10月の新刊

岩波文庫10月の新刊(10/16発売)
■愛と認識との出発(倉田百三)
■アシェンデン(モーム)
■共同存在の現象学(レーヴィット)
■桜の森の満開の下・白痴 他12篇(坂口安吾)
「愛と認識との出発」は、30年も前に角川文庫版で読んだ懐かしい本。当時、なぜか「これを読め!」と父が買ってくれた。高校生の息子に何が言いたかったのか、いまだによくわからないのだが(単に青年向け必読書として有名だから…というだけだったかも)、本書は立派な中年男となった今の私にとって、ますます難解な書と感じられる。
『私は純潔なる青年に、何よりもこの問題に対して重々しい感情を保たんことを勧めたい。女に対して早くよりずるくなることを警めたい。かの「青い花」を探し求めたハインリッヒのごとくに「永遠の女性」を地上くまなく、いな天上にまでも探し求めることをすすめたい。しこうして「いつまでも愛します」と誓わずに、「いつまでも愛せしめたまえ」と祈り、他人を傷つけずみずからを損わず、肉体の交わりなき聖い聖い恋をしてもらいたい。一度純潔を失いたる青年は、そを惜しみ、恥じ、悔い、その償いに用意したる心をもって女に対すべきである。しこうして夫婦はできるかぎりの貞潔を保たんことを努力すべきである。もしそれいかにしても遊蕩の制し得られざるときは、せめてそのことを常に恥じつつなしたい。みずからを悪人と認め、そを神に謝しつつも、なお引きずられるように煩悩の林に遊ぶ人と、それを当然のことと思って淫蕩する人とは雲泥の差がある。

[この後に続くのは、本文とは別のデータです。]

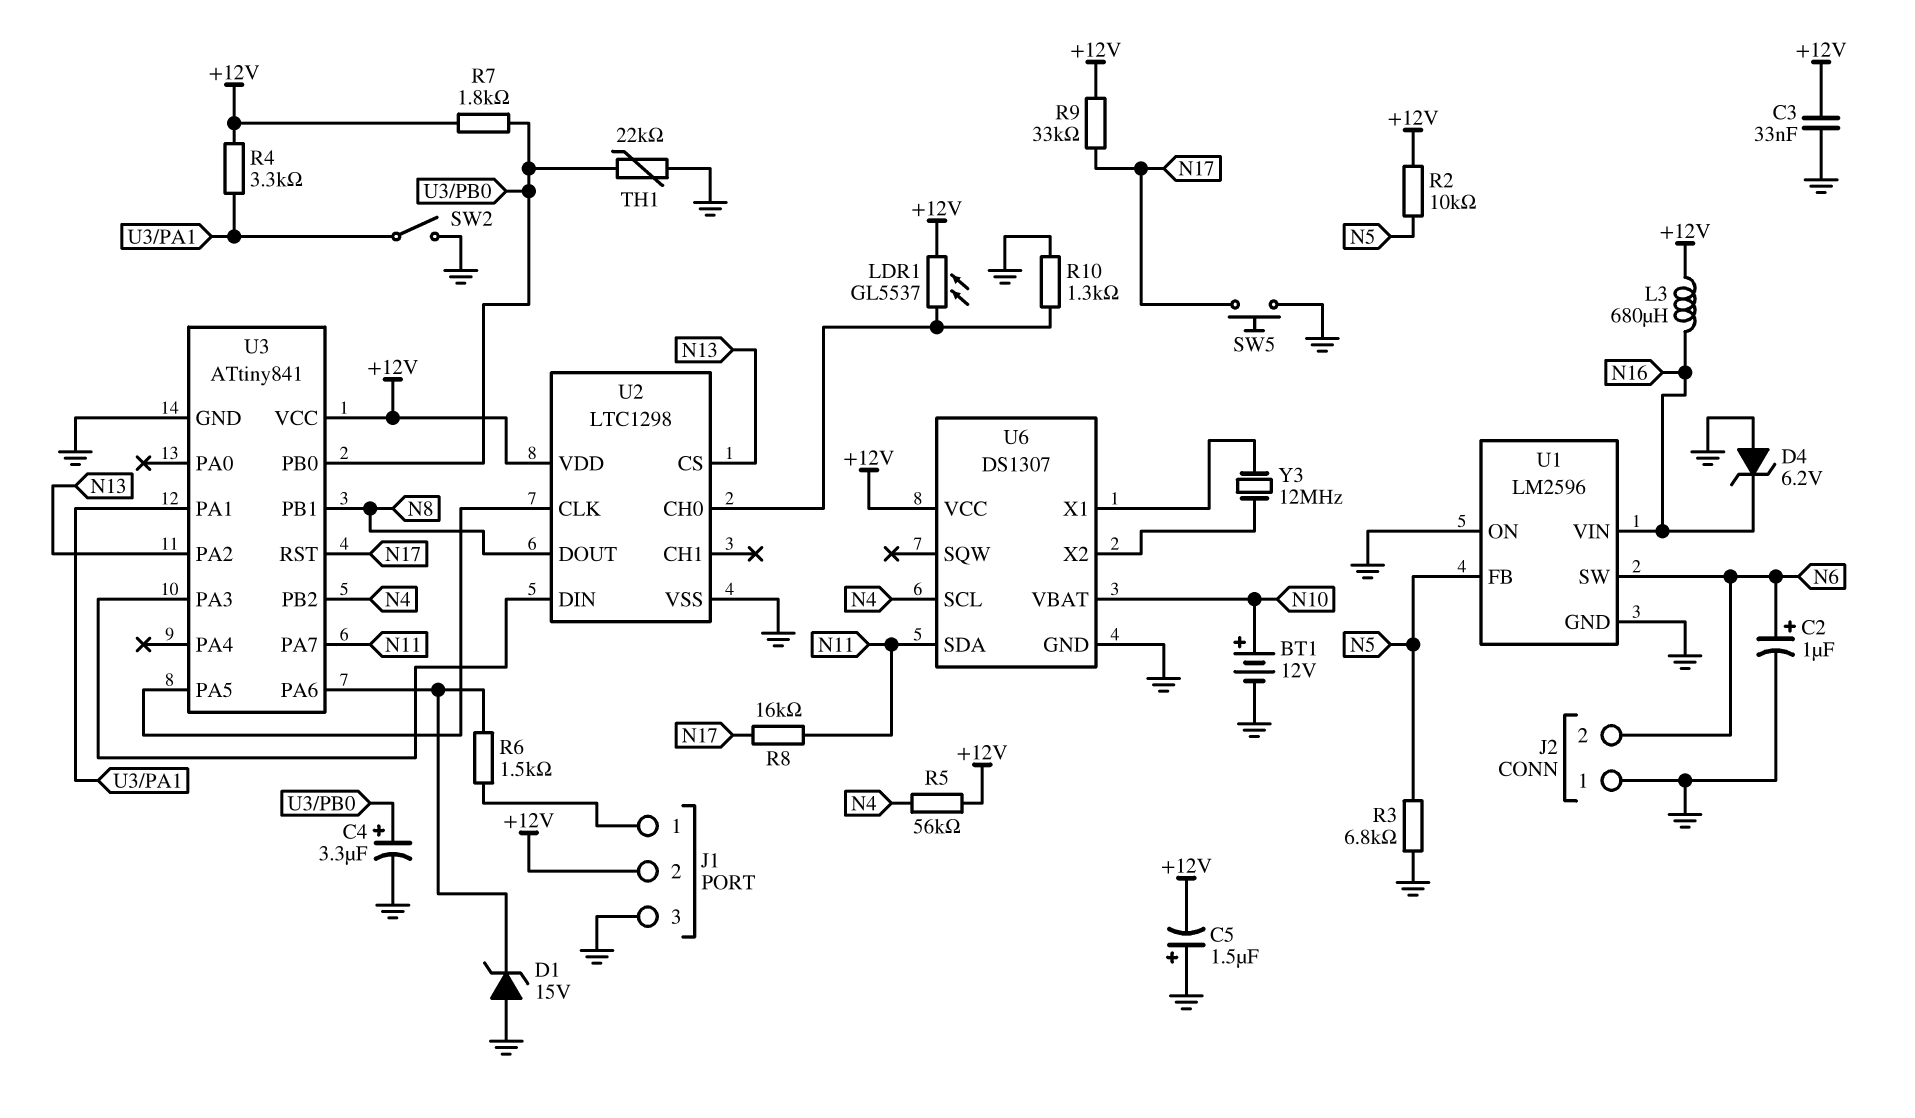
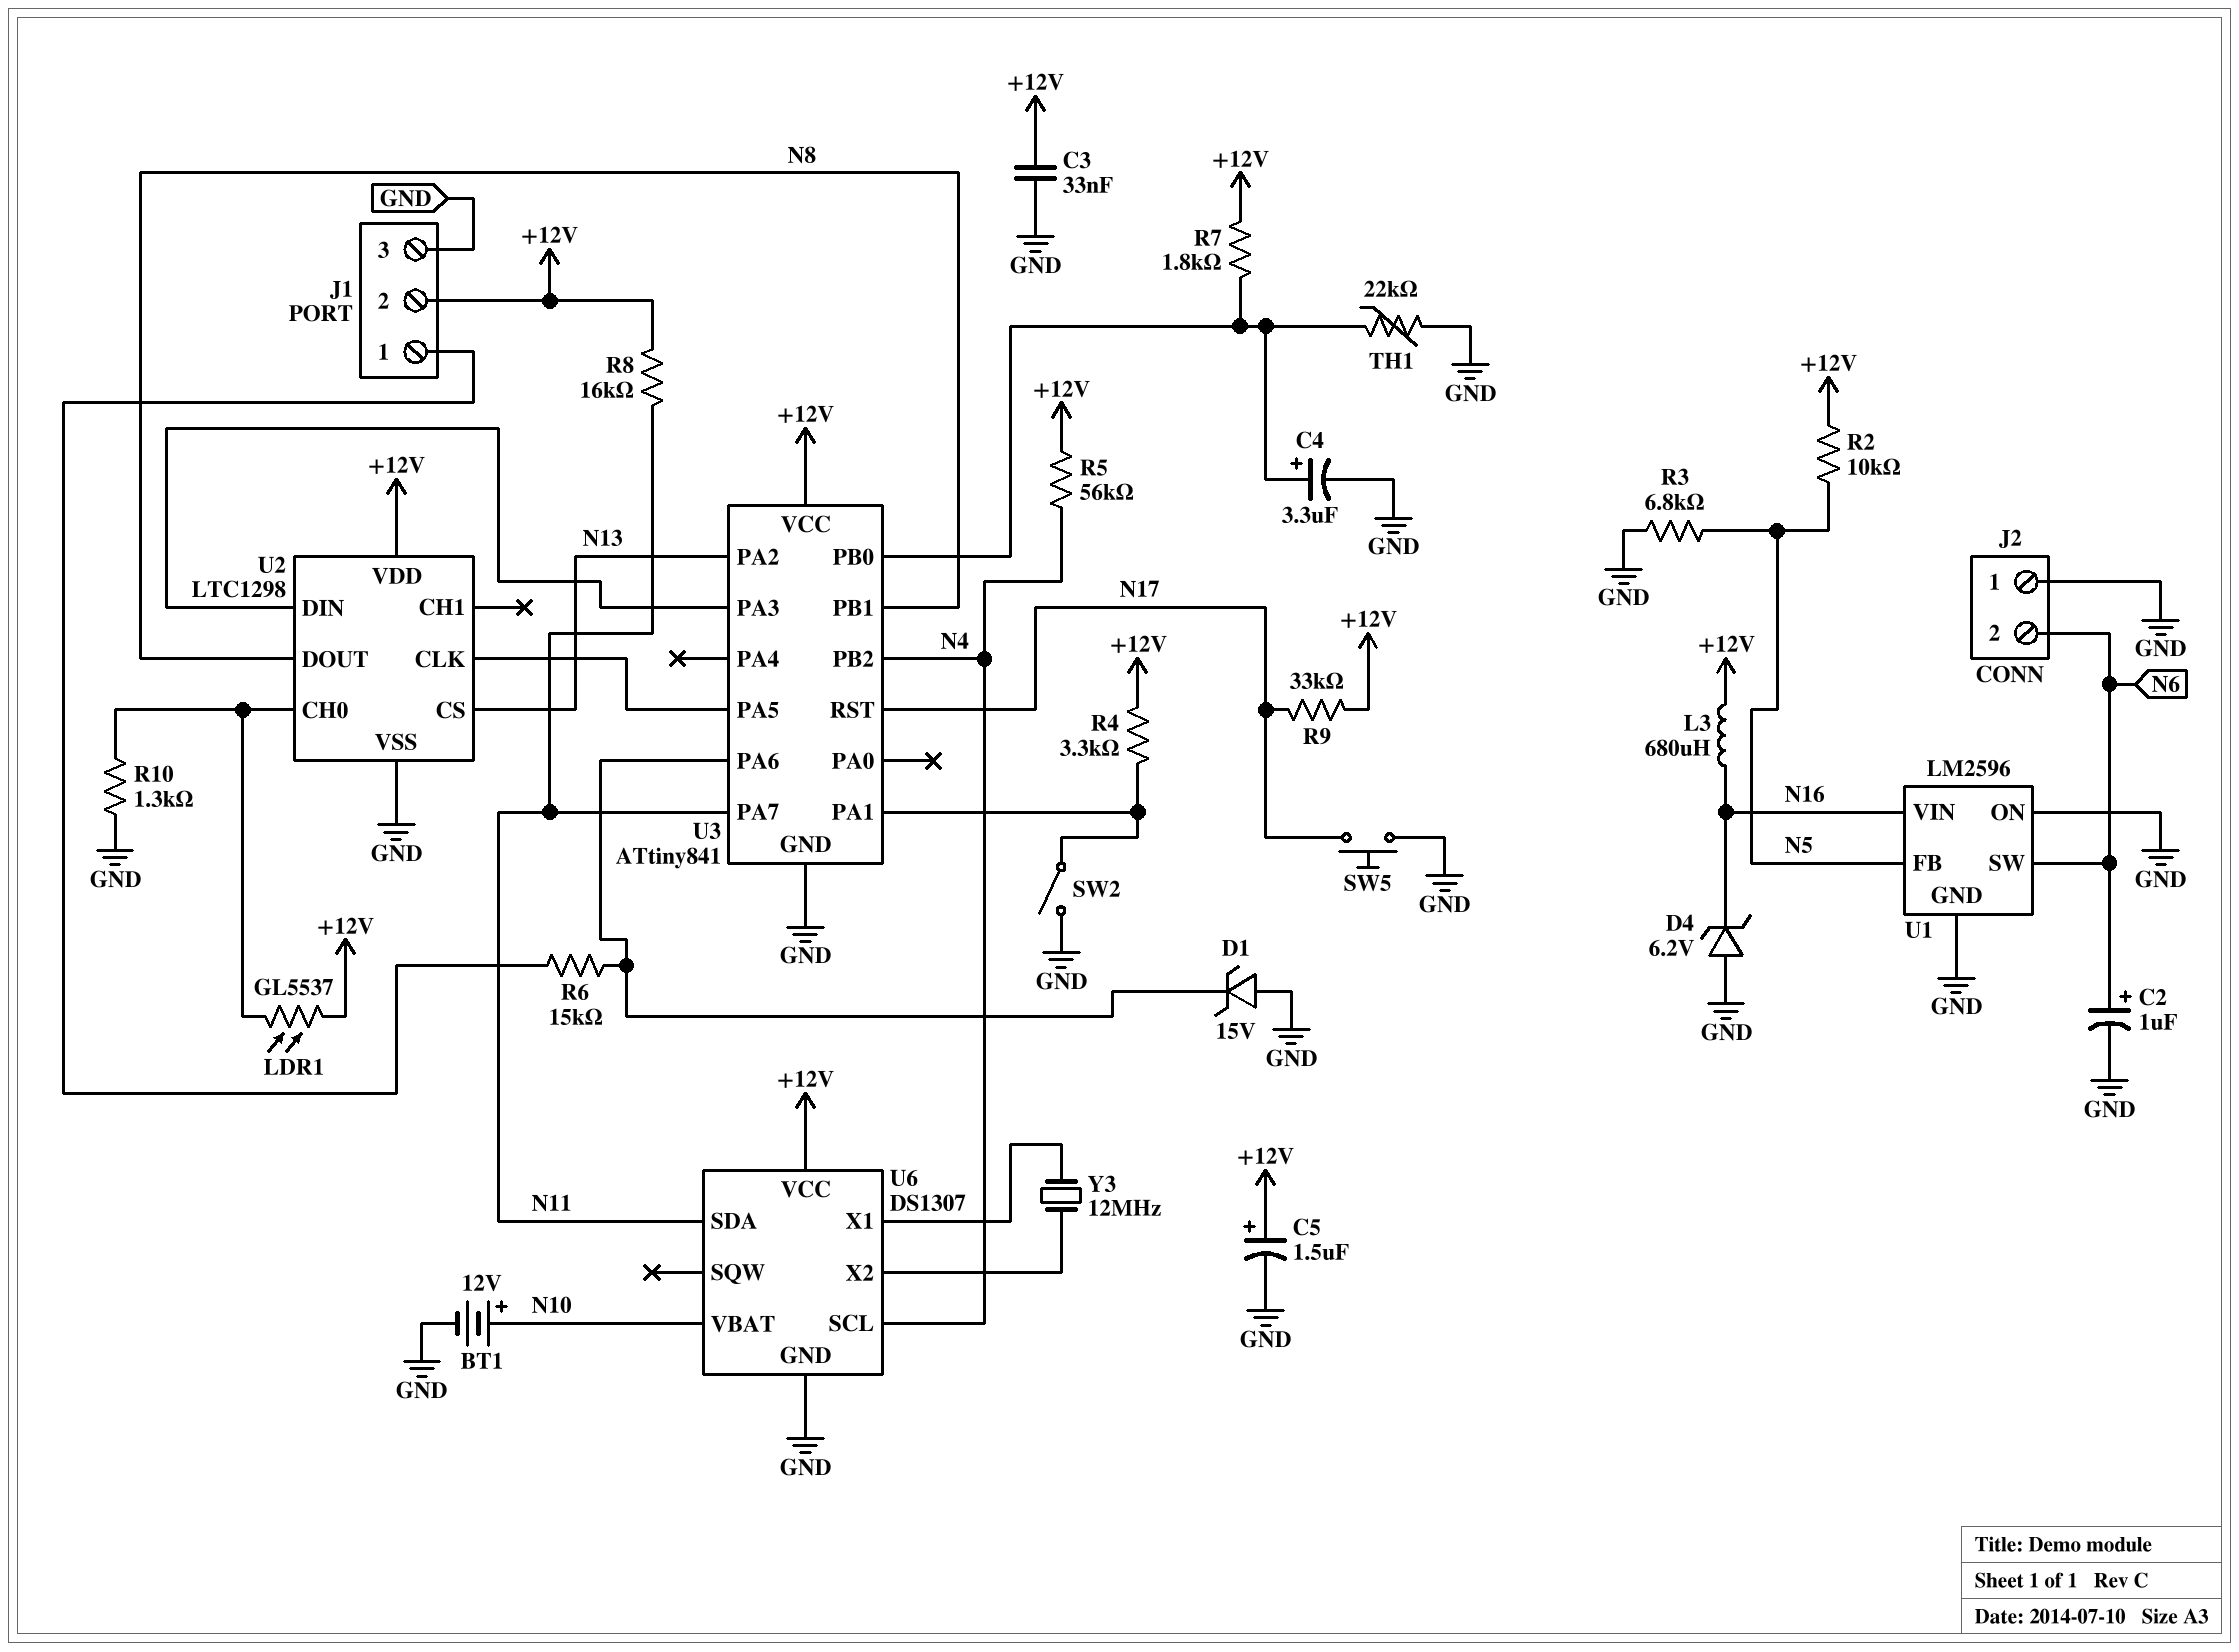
C5: 1.5uF (plus GND, minus +12V) -> 1.5uF (plus +12V, minus GND)
R6: 1.5k (J1/1, U3/PA6) -> 15k (J1/1, U3/PA6)
R8: 16k (N11, N17) -> 16k (+12V, N11)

それはじつに親鸞と、ただの遊冶郎との差異である。浄土に摂らるるものと、地獄に堕さるるものとの差異である。』 いや、難解になったのではなく、煩悩に溺れすぎた遊冶郎になっただけかも知れぬ。
それにしても、青森の夜は静かすぎる・・・

コメント

  1. 角川文庫は映画の原作、若い人向けの作品といったイメージが強かったですが、かつては色々な文学作品が収録されていましたね。まだ私は生まれていないころでしたが、そんなときの作品が他社から出ると、作品が埋もれなくて良かったと思いますね。

  2. 角川文庫が方向転換したのは、映画とタイアップして大々的に横溝正史などを出してきてからですね。結局他社も追従して、いまの文庫界ができた感じです。それは構わないのですが、それでもともと文庫本に期待されるスタンダードな作品の安定供給という道が外されてしまったのが問題でしょうね。